FOUR: How would it turn out that fire is not an object? From a philosophical point of view the fact that fire moves and flickers doesn’t mean it can’t be an object.
For what it’s worth, Harman on fire and cotton (The Quadruple Object, p. 44):
When fire burns cotton, it makes contact only with the flammability of this mateirla. Presumably fire does not interact at all with the cotton’s odor or color, which are relevant only to creatures equipped with the organs of sense. Though it is true that the fire can change or destroy those properties that lie outside its grasp, it does so indirectly: though the detour of some additional feature of the cotton that color, odor, and fire are all able to touch. The being of the cotton withdraws from the flames, even if it is consumed and destroyed.
FIVE: On five, whether or not objecthood is a property of non-human reality or a principle of human knowledge; it’s both. But that’s my answer, not necessarily Harman’s. The notion of object as an organizing principle of human knowledge needs further consideration (see the posts I’ve listed above concerning the Great Chain and ontological cognition). There is the notion of object as category inherent in the human, most likely mammalian if not vertebrate, nervous system. But then there are abstract extensions, e.g. the notion of a mathematical object.

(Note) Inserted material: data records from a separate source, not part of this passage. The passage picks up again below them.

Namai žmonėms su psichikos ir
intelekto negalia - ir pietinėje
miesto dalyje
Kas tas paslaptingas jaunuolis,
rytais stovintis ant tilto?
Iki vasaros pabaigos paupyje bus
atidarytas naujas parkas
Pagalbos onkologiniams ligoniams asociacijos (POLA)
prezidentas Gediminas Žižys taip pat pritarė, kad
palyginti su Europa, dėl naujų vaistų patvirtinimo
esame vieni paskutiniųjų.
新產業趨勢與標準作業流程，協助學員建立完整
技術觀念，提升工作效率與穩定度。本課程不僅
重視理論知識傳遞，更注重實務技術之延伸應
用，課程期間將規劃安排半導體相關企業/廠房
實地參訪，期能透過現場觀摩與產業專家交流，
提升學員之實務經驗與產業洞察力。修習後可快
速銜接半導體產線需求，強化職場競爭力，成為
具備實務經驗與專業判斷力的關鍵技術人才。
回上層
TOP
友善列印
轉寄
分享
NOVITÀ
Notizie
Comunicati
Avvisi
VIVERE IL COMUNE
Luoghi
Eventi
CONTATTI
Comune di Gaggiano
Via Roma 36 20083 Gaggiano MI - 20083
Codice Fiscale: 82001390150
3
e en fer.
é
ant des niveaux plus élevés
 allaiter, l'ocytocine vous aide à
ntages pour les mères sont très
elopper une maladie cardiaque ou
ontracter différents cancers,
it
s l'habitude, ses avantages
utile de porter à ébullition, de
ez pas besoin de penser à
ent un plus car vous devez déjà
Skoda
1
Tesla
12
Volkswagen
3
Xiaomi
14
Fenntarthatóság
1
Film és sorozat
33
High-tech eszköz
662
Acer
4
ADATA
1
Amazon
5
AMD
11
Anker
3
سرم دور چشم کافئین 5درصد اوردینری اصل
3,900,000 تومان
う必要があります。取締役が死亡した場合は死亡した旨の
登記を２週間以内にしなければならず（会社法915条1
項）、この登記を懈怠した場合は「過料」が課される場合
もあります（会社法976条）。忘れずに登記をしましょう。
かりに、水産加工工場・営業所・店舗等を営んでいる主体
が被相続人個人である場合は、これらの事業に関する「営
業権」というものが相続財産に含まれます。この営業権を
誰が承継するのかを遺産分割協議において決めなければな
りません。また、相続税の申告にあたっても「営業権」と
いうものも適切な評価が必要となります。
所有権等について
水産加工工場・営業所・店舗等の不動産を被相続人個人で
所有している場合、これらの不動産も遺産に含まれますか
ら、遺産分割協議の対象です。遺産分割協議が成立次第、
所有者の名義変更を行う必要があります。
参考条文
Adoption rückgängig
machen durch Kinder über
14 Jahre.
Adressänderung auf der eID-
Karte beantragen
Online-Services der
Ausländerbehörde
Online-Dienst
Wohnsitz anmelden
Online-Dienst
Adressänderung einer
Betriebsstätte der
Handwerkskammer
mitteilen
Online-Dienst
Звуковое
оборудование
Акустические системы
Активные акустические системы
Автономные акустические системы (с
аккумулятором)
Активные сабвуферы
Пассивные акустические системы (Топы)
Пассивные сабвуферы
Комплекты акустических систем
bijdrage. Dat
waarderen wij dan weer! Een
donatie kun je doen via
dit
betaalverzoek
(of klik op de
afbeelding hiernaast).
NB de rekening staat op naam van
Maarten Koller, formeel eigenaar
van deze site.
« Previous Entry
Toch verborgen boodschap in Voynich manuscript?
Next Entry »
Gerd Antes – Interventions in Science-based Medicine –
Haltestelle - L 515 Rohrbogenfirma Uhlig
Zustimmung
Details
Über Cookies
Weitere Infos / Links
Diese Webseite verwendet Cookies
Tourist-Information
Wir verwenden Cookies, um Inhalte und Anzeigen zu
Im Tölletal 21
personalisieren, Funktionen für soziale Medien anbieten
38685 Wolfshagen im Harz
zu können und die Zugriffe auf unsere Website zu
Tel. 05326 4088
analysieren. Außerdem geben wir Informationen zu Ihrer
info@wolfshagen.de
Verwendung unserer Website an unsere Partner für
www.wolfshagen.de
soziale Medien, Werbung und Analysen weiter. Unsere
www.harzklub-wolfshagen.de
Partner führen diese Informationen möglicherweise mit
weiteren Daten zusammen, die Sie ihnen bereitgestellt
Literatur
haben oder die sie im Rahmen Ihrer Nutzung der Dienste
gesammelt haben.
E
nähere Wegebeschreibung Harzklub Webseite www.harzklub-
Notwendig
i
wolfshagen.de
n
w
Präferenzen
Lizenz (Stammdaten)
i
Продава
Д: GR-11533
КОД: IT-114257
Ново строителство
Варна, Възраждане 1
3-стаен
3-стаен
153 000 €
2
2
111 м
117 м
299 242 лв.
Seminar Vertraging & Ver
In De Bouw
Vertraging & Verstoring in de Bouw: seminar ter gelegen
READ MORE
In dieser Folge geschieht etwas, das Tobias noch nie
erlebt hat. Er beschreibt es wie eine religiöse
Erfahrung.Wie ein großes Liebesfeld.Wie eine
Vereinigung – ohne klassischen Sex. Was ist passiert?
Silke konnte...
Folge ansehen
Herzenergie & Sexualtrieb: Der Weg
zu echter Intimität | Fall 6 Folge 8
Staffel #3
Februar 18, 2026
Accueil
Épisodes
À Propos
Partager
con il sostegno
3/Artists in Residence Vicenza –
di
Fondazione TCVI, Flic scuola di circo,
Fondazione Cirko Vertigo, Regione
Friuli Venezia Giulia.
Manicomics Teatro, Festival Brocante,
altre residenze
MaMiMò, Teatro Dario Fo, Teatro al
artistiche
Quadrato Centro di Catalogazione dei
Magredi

SIX and SEVEN: These are nonsense questions and not worth much comment. Language allows you to form all sorts of propositions, but there’s no guarantee that well-formed propositions are either sensible or interesting. Those two questions are neither sensible or interesting and the world is under no obligation to provide situations to which such questions might plausibly refer.
ADDENDUM: Shadows as Objects
In December I posed the question of whether or not a shadow is a metaphysical object. It’s not autonomous for it depends on the source of light, the occlusion, and some projective surface. If any one of them is missing, then there is no shadow.
Nor do shadows seem to be productive in any interesting sense. They are not, as far as I can tell—though I’ve not thought much about it—sources of abundance. So, for the moment I conclude that shadows are not metaphysical objects. They are things that exist only in relationships among metaphysical objects. When we see a shadow, our perception adds another dimension to that relationship.